Hi: Cylender 4 has me thinking you have a headgasket problem. If you are getting traces of oil in the coolant, chances are that is where it is coming from. I believe the manufacturer allows for a 10% difference in compression between cylenders, and you are at max.

As far as a scan tool, sorry you don't have access to one. They sell them here on this web site for very good prices. Go to the " Test Equipment Store" under the Popular Site Links and check for one. I think you'll be able to find one for a good price.

Let me know how this works out for you.

Joe

Hi Joe,

You're diagnosis of the problem has been confirmed. Yesterday, I drove to a mechanic friend of mine for his advice and was shocked when he opened the oil cap only to see what appears to look like " ice cream" accumulation under the oil cap and inside the tappet cover.

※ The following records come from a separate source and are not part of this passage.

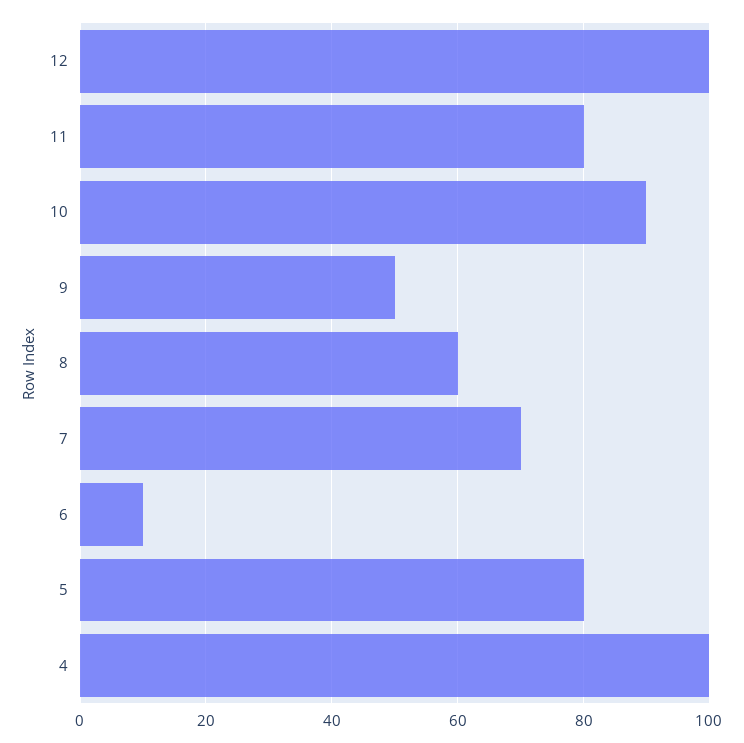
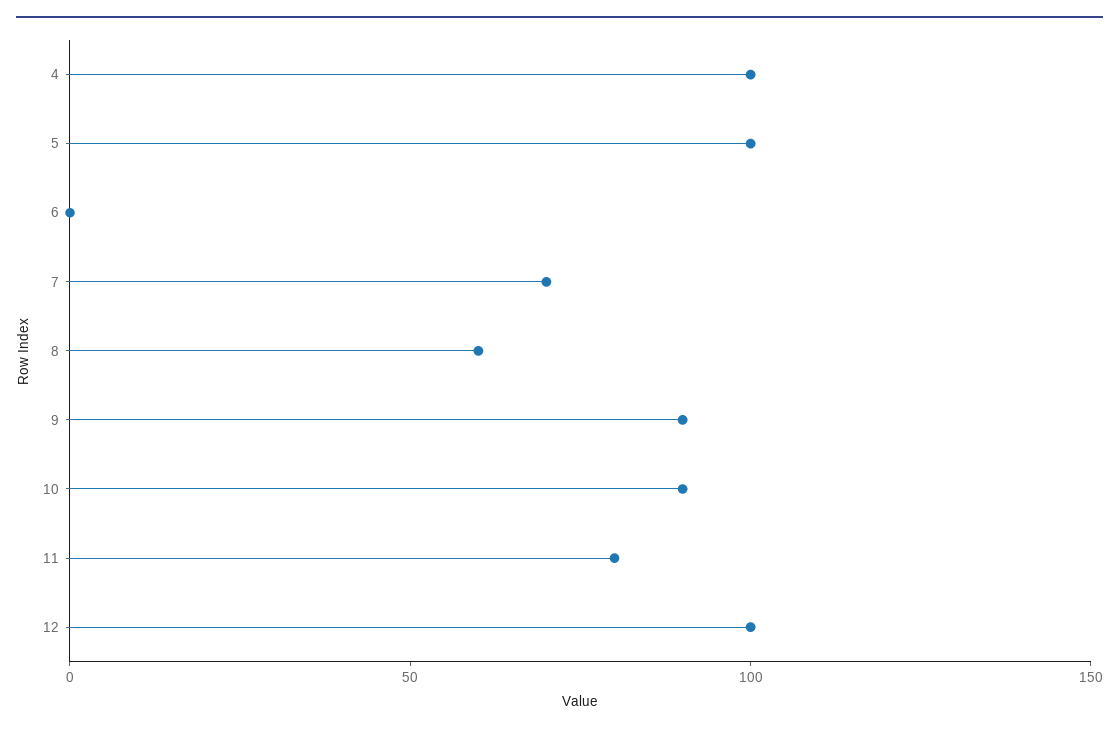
  {
    "12": 100,
    "11": 80,
    "10": 90,
-   "9": 50,
+   "9": 90,
    "8": 60,
    "7": 70,
-   "6": 10,
+   "6": 0,
-   "5": 80,
+   "5": 100,
    "4": 100
  }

Yet, the oil appears to be normal when I checked the dipstick. I've been checking the dipstick almost every other day but failed to do the same with the oil cap. Well, at this point, I'll let the mechanic take control of this situation since, I know the head must be removed and checked before the gasket is replaced etc.

Upon reflection, I think it's safe to say that the initial symptoms of hard starting and coolant leaks were signs of a failing head gasket that has now matured.
I must admit despite the many inconveniences experienced and money spent mostly on my part, it has been a very good learning experienced for me! I thoroughly enjoyed your expertise and guidance along the way and want to encourage you to keep up the good work! Thanks!

P.S. I'll check out the web site you mentioned for a scan tool that I can use for future symptoms!

Jasram

Tiny
Jasram
Jun 1, 2009.
Thank you and I'm glad you got to the bottom of your problem. In the future, let us know if you have questions or concerns. We'll be here and happy to help out the best we can.